According to the complaint, “the parties had a fundamental $15 billion difference of opinion on the contract; were refusing to negotiate that gap at all; and repeatedly accused each other of acting in bad faith.” Twice before the end of the class period, the customer served the company with formal notifications of breach of contract. The customer ultimately filed suit against the company for breach of contract.

Plaintiffs contended that because defendants chose to discuss the “purported strength” of the customer relationship and the parties’ “allegedly productive negotiations,” defendants were then “obligated to speak fully and truthfully” about all aspects of those negotiations. The court recognized that “[u]nder certain circumstances, . . .  a company could have a duty to disclose a breach of contract that puts an important, publicly-touted business relationship at great risk.” Id. (quoting In re Hi-Crush Partners L.P. Sec. Litig., 2013 WL 6233561 (S.D.N.Y. Dec. 2, 2013)).  But “[w]here an outcome is merely speculative,” as in the instant action, “the duty to disclose does not attach.”

The Express Scripts court distinguished its prior decision in Hi-Crush. There, a company allegedly “publicly hyped the importance of its relationship” with one of its customers even after that customer had terminated the contract. Hi-Crush, 2013 WL 6233561. The Express Scripts court explained that “Hi-Crush does not hold that a party has an obligation to disclose all disputes with a major customer.” Rather, the Hi-Crush court found that “the dispute ‘ripened’ as to trigger a duty to disclose on the date” the customer notified the company of its termination of the agreement. Express Scripts, 2017 WL 3278930 (quoting Hi-Crush, 2013 WL 6233561).
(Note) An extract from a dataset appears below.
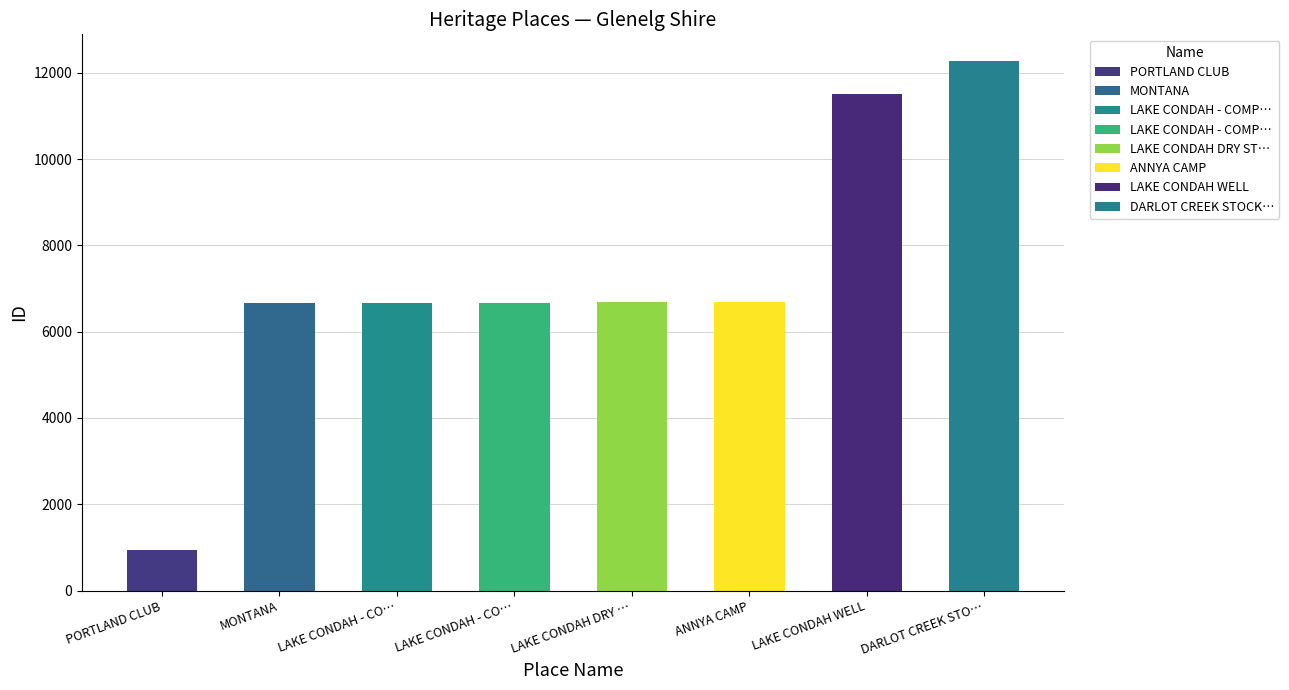

Which has a higher value, PORTLAND CLUB or ANNYA CAMP?

ANNYA CAMP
The Express Scripts court emphasized that in the case before it, “the actual contractual negotiations were ongoing” during the class period “and no termination right was exercised.” The court found that there was no duty to disclose “because no intent of termination was provided during the [c]lass [p]eriod.” The court also rejected plaintiffs’ contention that the company “should have revised its accounting treatment” of the contract at issue. The court found the complaint did not “plausibly allege that [the company] did not believe its statements regarding the useful life of the [c]ontract for accounting purposes at the time the statements were made,” as required under the Second Circuit’s decisions in Fait v. Regions Financial Corp., 655 F.3d 105 (2d Cir. 2011) and City of Omaha Civilian Employees’ Retirement System v. CBS Corp., 679 F.3d 64 (2d Cir. 2012).